Et ces propositions sont aussi dangereuses. Parce que la décroissance serait synonyme de chômage massif. Parce que la seule façon de parvenir à réaliser ce projet serait de l'imposer. Probablement par la force. Hulot ne s'en cache pas lorsqu'il dit que "le temps des discussions est terminé". Dans le chantage à la candidature, on voit poindre cette tentation du totalitarisme vert.
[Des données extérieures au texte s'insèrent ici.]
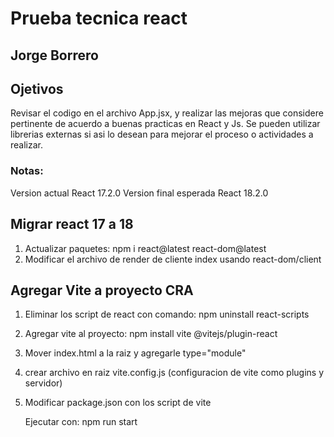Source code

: # Prueba tecnica react
## Jorge Borrero

## Ojetivos

Revisar el codigo en el archivo App.jsx, y realizar las mejoras que considere pertinente de acuerdo a buenas practicas en React y Js.
Se pueden utilizar librerias externas si asi lo desean para mejorar el proceso o actividades a realizar.

### Notas:
Version actual React 17.2.0
Version final esperada React 18.2.0

## Migrar react 17 a 18
1. Actualizar paquetes: npm i react@latest react-dom@latest
2. Modificar el archivo de render de cliente index usando react-dom/client

##  Agregar Vite a proyecto CRA
1. Eliminar los script de react con comando: npm uninstall react-scripts
2. Agregar vite al proyecto: npm install vite @vitejs/plugin-react
3. Mover index.html a la raiz y agregarle type="module"
4. crear archivo en raiz vite.config.js (configuracion de vite como plugins y servidor)
5. Modificar package.json con los script de vite

   Ejecutar con: npm run start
Enfin, mais c'est à mon sens la partie la moins convaincante, sur le plan climatologique. Allègre ne croit pas au scénario du Global Warming (il est d'ailleurs amusant de constater qu'on parle dans le livre de Global Warning, le "m" s'étant transformé en "n" pour fabriquer l'un de ces lapsus aussi amusant que révélateur). Il explique, de façon pas toujours charitable, comment les météorologistes, découvrant leur incapacité à prévoir le temps qu'il fera dans une semaine, se sont mis à essayer de prévoir le climat que nous aurons dans un siècle. C'est évidemment moins risqué !
Quel est le raisonnement du spécialiste de la tectonique des plaques : on exagère les risques de réchauffement climatique, une augmentation de deux degré de la température moyenne en Europe n'aurait pas de conséquences dramatiques, il y a un comportement hystérique autour de ce sujet, alimenté par des chercheurs satisfaits d'attirer l'attention sur leur spécialité et par des médias qui ont fait du catastrophisme leur fonds de commerce. Pour Claude Allègre, s'il existe bien un changement climatique majeur, il est peu probable qu'il ne soit dû qu'à des conséquences humaines. De plus, sa principale manifestation est plus la multiplication des événements extrêmes (innondations, sécheresse ...) qu'une augmentation massive des températures à la surface du globe. Encore une fois, les arguments du chercheur sont ici, si je peux me permettre, un peu tirés par les cheveux. Allègre explique en détail dans un autre chapitre comment l'activité humaine a pollué les océans, on comprend difficilement pourquoi il ne pourrait pas en être de même pour le climat.
En revanche, la dérive hystérique est incontestable. Pour preuve, l'exploitation poético-lyrique de ce fameux cliché de Yann Arthus Bertrand montrant le sommet du Kilimandjaro privé de ses neiges éternelles. D'une part, les neiges sont de retour cette année. D'autre part, Allègre nous explique que la fonte des neiges du plus haut sommet d'Afrique n'est pas dû au réchauffement climatique mais à la désertification.
Mais que propose donc Claude Allègre ? Réagir calmement. Comprendre avant d'agir. Faire confiance au progrès. En résumé, il faut que notre intelligence compense la baisse des ressources de la planète. L'énergie de l'intelligence humaine. Il faut faire le pari d'une croissance tirée par l'écologie plutôt qu'imposer une décroissance. Dans "développement durable", il faut réhabiliter le développement. Au risque de choquer et de provoquer, Allègre explique comment l'avenir écologique de la planète dépend sans doute de notre capacité à maîtriser deux technologies essentielles : l'énergie nucléaire et le génie génétique. Le nucléaire et les OGM comme solution à l'effet de serre, à l'explosion de la quantité de déchets urbains, au problème de la répartition de l'eau potable.
Un refus obstiné de l'obscurantisme. Une vérité qui dérange et qui rassure.